Basque identity in Spain makes for interesting political coalitions. In predominantly non-Basque Navarre, right-wing and left-wing Basque parties have combined to form Navarre Yes or, in Euskara, Nafarroa Bai. In 2007, this coalition became the second largest party in Navarre’s parliament. In the Basque autonomous region, the center-right Basque Nationalist Party (EAJ-PNV) has been politically dominant for decades. The EAJ-PNV aims for independence through the democratic process; its conservative heritage is reflected in its Basque name, Euzko Alderdi Jeltzalea (EAJ): “Basque Party of Friends of God and Old Laws.” Leftist Basque nationalists have taken a more uncompromising path. ETA, a Marxist-Leninist organization, is classified across Europe and North America as a terrorist group. In 2003, the supposedly democratic socialist Basque party Batasuna was outlawed by Spain after evidence emerged of it funneling public money to ETA. Batasuna still operates openly in the French Basque country, but neither it nor the center-right Basque National Party receives much support.
In 2009, the Basque Nationalist Party suffered an epochal defeat, losing control of the autonomous region’s parliament to the center-left Spanish Socialist Workers’ Party. But as the socialists did not win a majority of seats, they had to forge a coalition with the local branch of the main Spanish center-right party, the People’s Party. Although the Socialist Party and the People’s Party are bitter rivals nationally, they agree on opposing Basque separatism.
The new president of the Autonomous Community, Patxi López, has thus far successfully pulled off a difficult balancing act. The fact that he has been able to work across the aisles with conservative members of the local parliament appeals to many Spaniards worried about their country’s economic crisis. As he result, López is being discussed as a possible candidate for the position of Prime Minister of Spain. At home, however, he is still working on his regionalist credentials; at age 50 he is only now learning how to speak Euskara.
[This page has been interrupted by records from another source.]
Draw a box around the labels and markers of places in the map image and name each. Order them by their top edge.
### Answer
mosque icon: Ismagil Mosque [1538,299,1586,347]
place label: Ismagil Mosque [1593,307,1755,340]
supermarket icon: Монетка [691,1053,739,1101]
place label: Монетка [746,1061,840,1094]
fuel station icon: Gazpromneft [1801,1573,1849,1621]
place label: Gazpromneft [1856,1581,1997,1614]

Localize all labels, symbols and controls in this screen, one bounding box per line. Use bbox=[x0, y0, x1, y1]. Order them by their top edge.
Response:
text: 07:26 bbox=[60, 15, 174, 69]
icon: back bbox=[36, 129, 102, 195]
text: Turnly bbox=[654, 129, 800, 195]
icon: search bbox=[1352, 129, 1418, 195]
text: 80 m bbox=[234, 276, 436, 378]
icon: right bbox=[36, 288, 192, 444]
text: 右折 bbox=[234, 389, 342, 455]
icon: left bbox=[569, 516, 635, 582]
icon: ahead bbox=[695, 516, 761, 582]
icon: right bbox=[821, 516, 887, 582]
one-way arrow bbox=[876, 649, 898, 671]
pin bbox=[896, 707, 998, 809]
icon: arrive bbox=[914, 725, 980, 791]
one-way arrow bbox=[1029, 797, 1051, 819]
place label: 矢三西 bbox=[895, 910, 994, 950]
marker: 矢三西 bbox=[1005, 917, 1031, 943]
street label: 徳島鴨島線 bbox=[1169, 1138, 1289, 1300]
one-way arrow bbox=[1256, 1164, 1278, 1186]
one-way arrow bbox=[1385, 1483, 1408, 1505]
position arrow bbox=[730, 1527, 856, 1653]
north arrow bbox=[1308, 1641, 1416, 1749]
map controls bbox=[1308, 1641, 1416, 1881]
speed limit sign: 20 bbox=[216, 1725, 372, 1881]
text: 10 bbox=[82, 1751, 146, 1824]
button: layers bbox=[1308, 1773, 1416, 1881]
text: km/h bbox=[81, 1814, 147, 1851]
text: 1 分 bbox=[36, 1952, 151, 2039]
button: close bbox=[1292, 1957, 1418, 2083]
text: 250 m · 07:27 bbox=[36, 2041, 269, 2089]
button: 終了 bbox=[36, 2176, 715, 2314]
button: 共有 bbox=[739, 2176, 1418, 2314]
Lopez’s popularity both in the Basque Country and in Spain at large stems mostly from his unyielding opposition to ETA, a group that even most Basque partisans have come to detest. As Helene Zuber writing for Der Spiegel reports:
Since coming to office, López has adopted a zero tolerance attitude to the terrorists. Photographs of members of ETA, which has killed approximately 850 people since 1968, have disappeared from taverns popular with its sympathizers and from town halls, even in Guipúzcoa province, the terrorists’ stronghold up to now…. Never before have so many ETA leaders been arrested in such quick succession, and never before have its members had such difficulty reorganizing their activities. They have not been able to perpetrate a deadly attack for over a year now. The Basque people – even ETA’s political wing – seem to have accepted that they cannot achieve their aims by violent means.
The reduced threat of terrorism in the Basque Country has also led to an uptick in tourism in the region, helping the local economy. Although the Basque Country has suffered in the recent Spanish economic meltdown, it has weathered the crisis better than other parts of the country. If the threat of political violence were to vanish, north-central Spain would likely do very well indeed.